Dataset entries
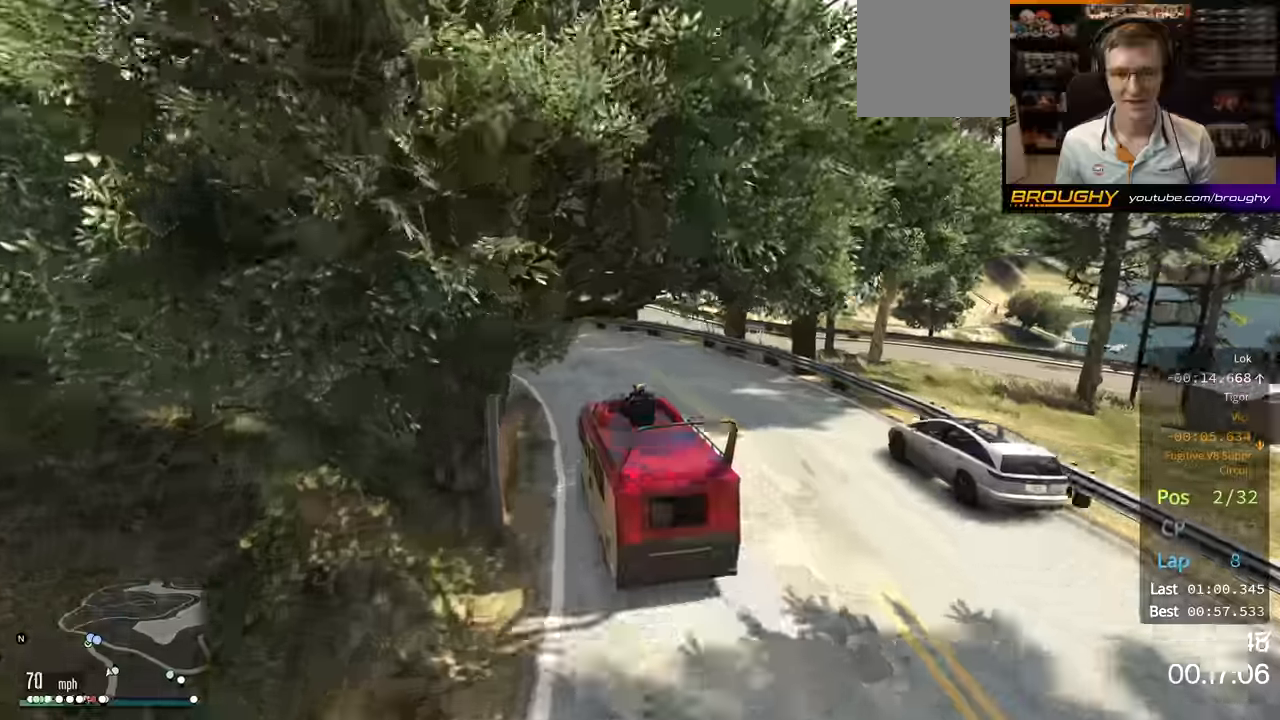
{"buttons": ["R2"], "left_stick": "up-left", "right_stick": "center", "events": [[33, "left_stick", "up-left"], [50, "R2", "down"], [117, "left_stick", "center"], [367, "left_stick", "up-left"]]}
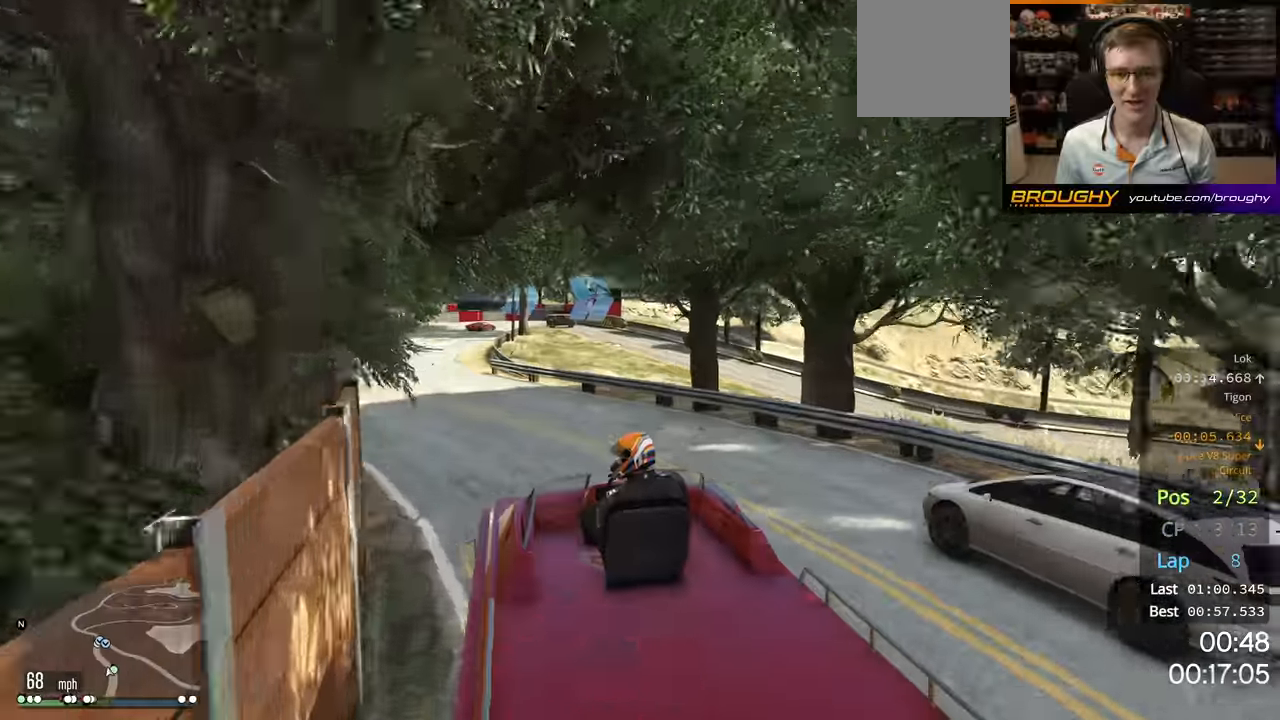
{"buttons": ["R2"], "left_stick": "center", "right_stick": "center"}
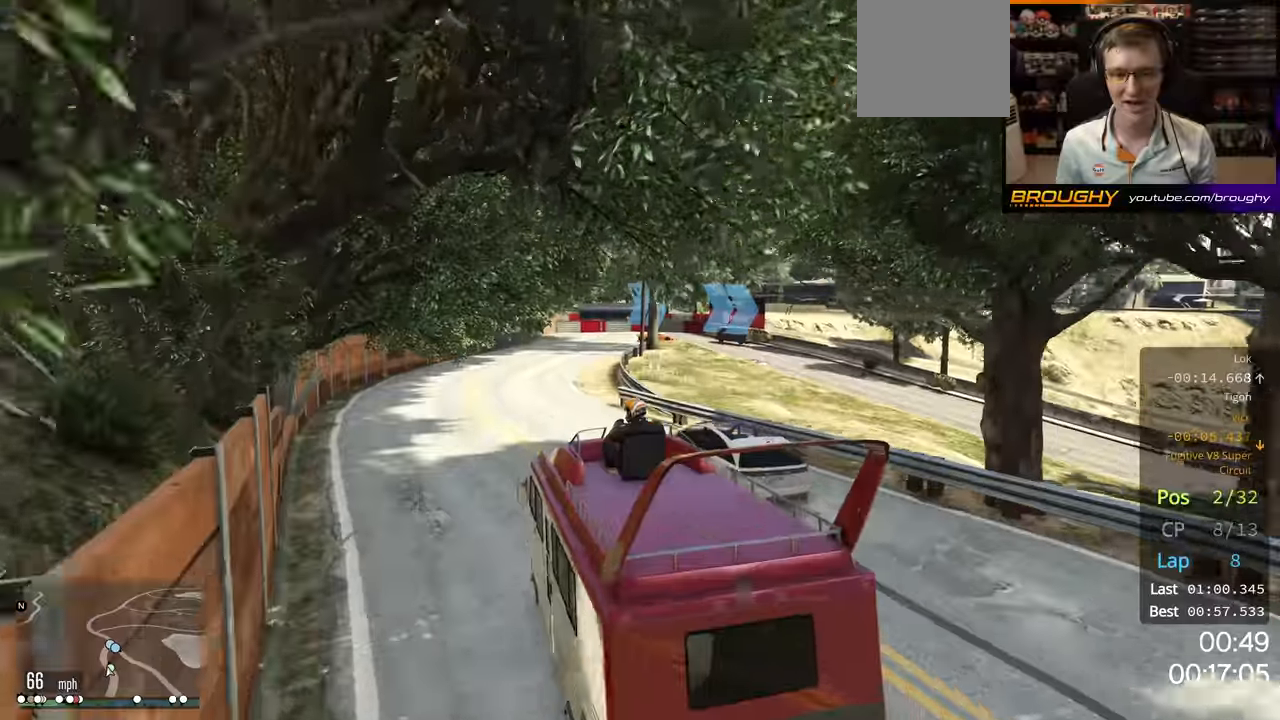
{"buttons": ["R2"], "left_stick": "right", "right_stick": "center", "events": [[133, "left_stick", "right"], [250, "left_stick", "center"], [467, "left_stick", "right"]]}
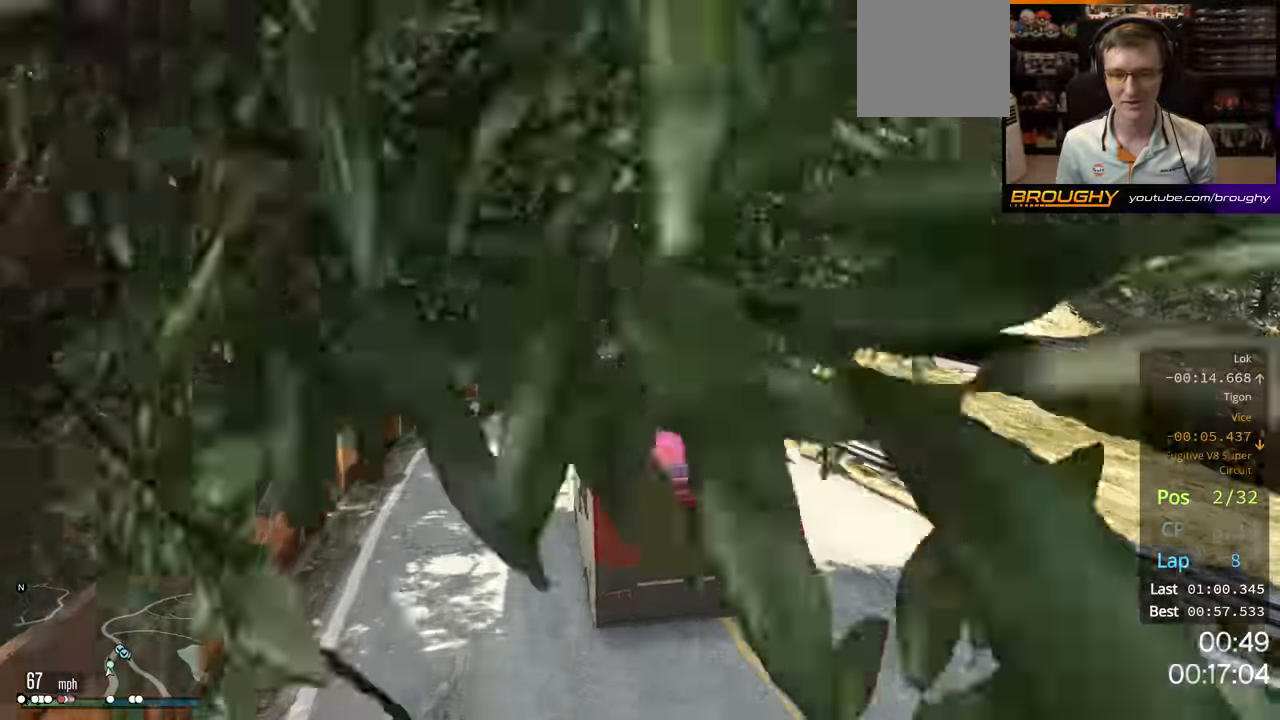
{"buttons": ["L2"], "left_stick": "center", "right_stick": "center", "events": [[150, "L2", "down"], [150, "left_stick", "center"], [217, "R2", "up"], [317, "L2", "up"], [433, "L2", "down"]]}
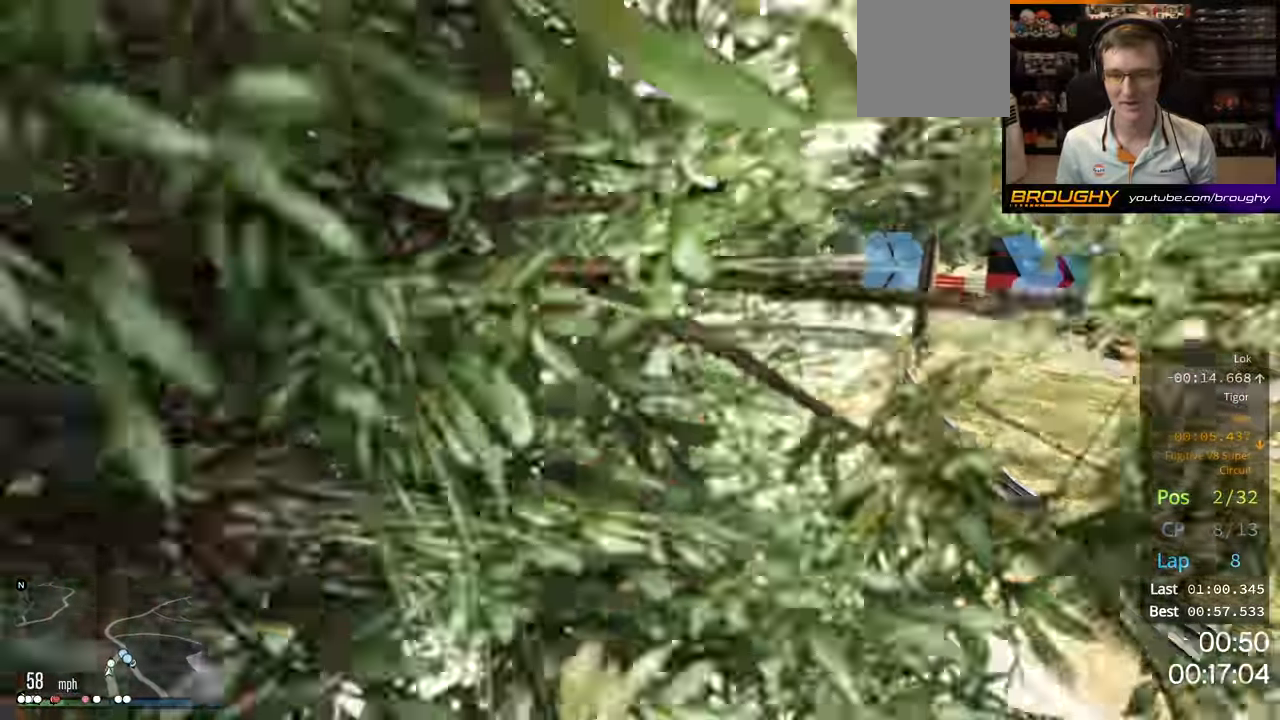
{"buttons": [], "left_stick": "right", "right_stick": "center", "events": [[67, "L2", "up"], [300, "left_stick", "right"]]}
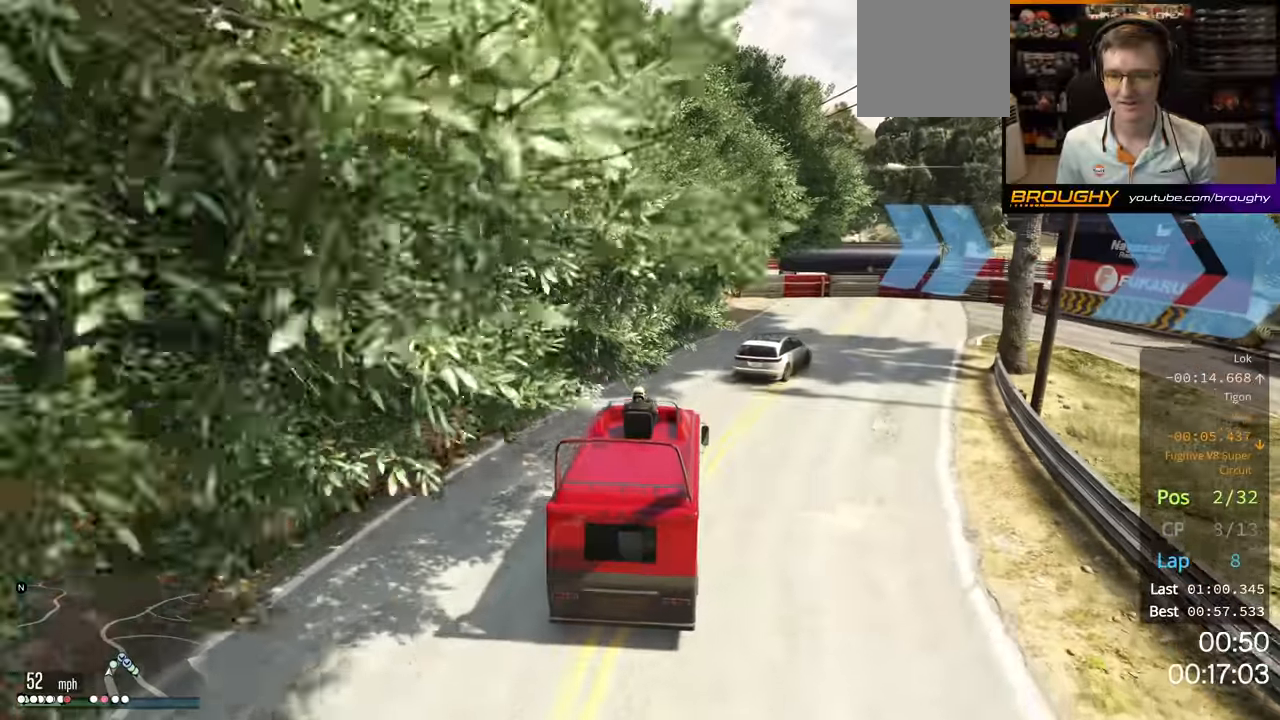
{"buttons": ["L2"], "left_stick": "right", "right_stick": "center", "events": [[17, "left_stick", "center"], [133, "left_stick", "right"], [233, "left_stick", "center"], [317, "left_stick", "right"], [383, "L2", "down"]]}
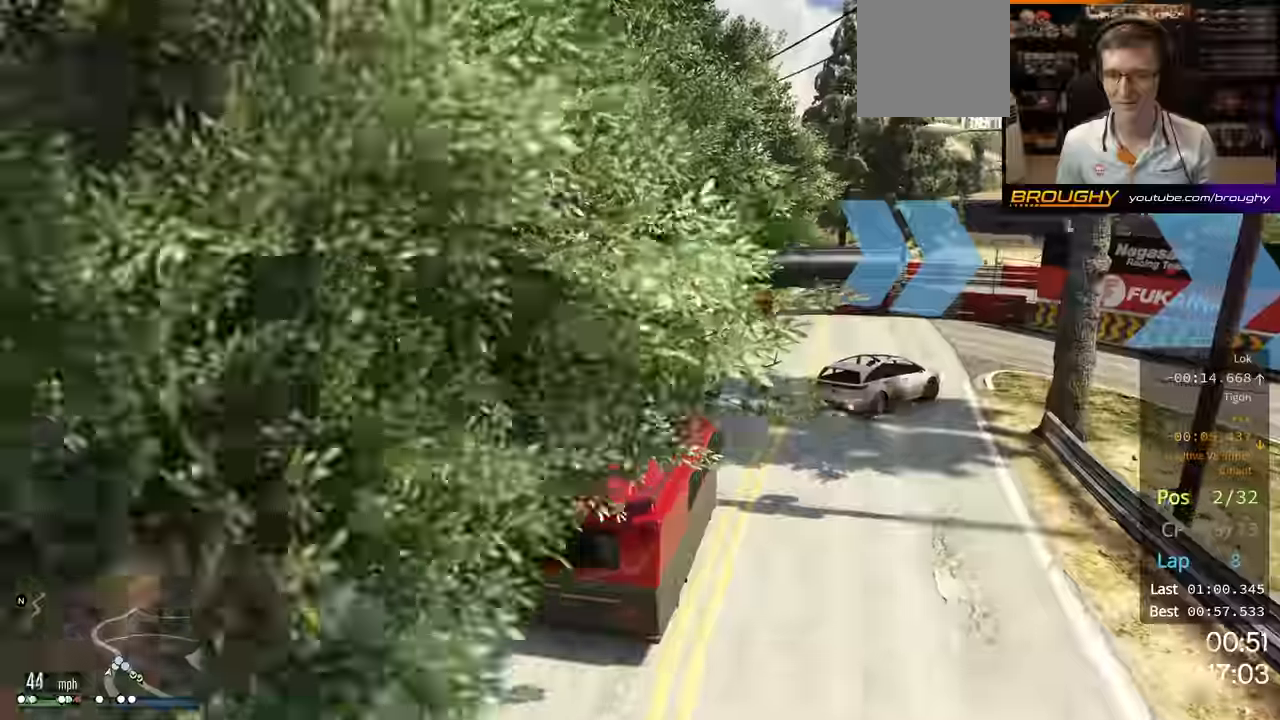
{"buttons": ["L2"], "left_stick": "right", "right_stick": "center"}
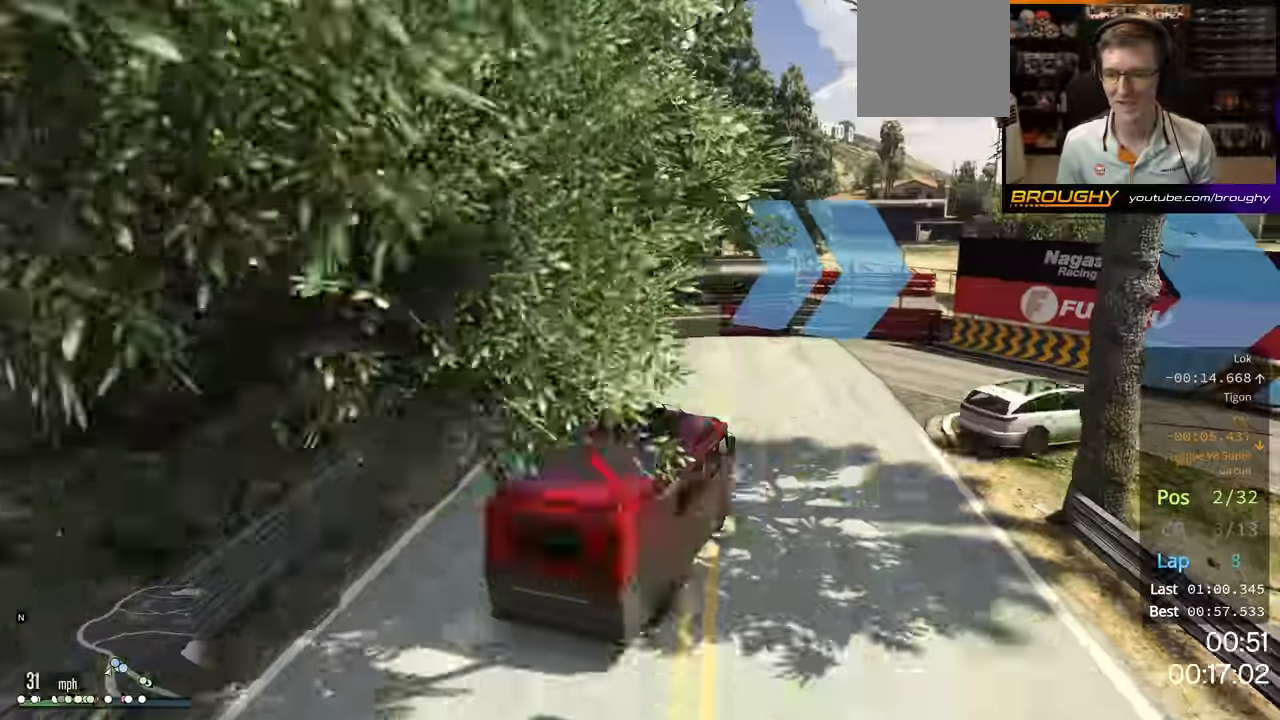
{"buttons": [], "left_stick": "right", "right_stick": "center", "events": [[100, "L2", "up"]]}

TASK INSTRUCTIONS ::
Leave every picture out and output the records exactly.

ANSWER SPACE ::
{"buttons": ["R2"], "left_stick": "up-left", "right_stick": "center", "events": [[33, "left_stick", "up-left"], [50, "R2", "down"], [117, "left_stick", "center"], [367, "left_stick", "up-left"]]}
{"buttons": ["R2"], "left_stick": "center", "right_stick": "center"}
{"buttons": ["R2"], "left_stick": "right", "right_stick": "center", "events": [[133, "left_stick", "right"], [250, "left_stick", "center"], [467, "left_stick", "right"]]}
{"buttons": ["L2"], "left_stick": "center", "right_stick": "center", "events": [[150, "L2", "down"], [150, "left_stick", "center"], [217, "R2", "up"], [317, "L2", "up"], [433, "L2", "down"]]}
{"buttons": [], "left_stick": "right", "right_stick": "center", "events": [[67, "L2", "up"], [300, "left_stick", "right"]]}
{"buttons": ["L2"], "left_stick": "right", "right_stick": "center", "events": [[17, "left_stick", "center"], [133, "left_stick", "right"], [233, "left_stick", "center"], [317, "left_stick", "right"], [383, "L2", "down"]]}
{"buttons": ["L2"], "left_stick": "right", "right_stick": "center"}
{"buttons": [], "left_stick": "right", "right_stick": "center", "events": [[100, "L2", "up"]]}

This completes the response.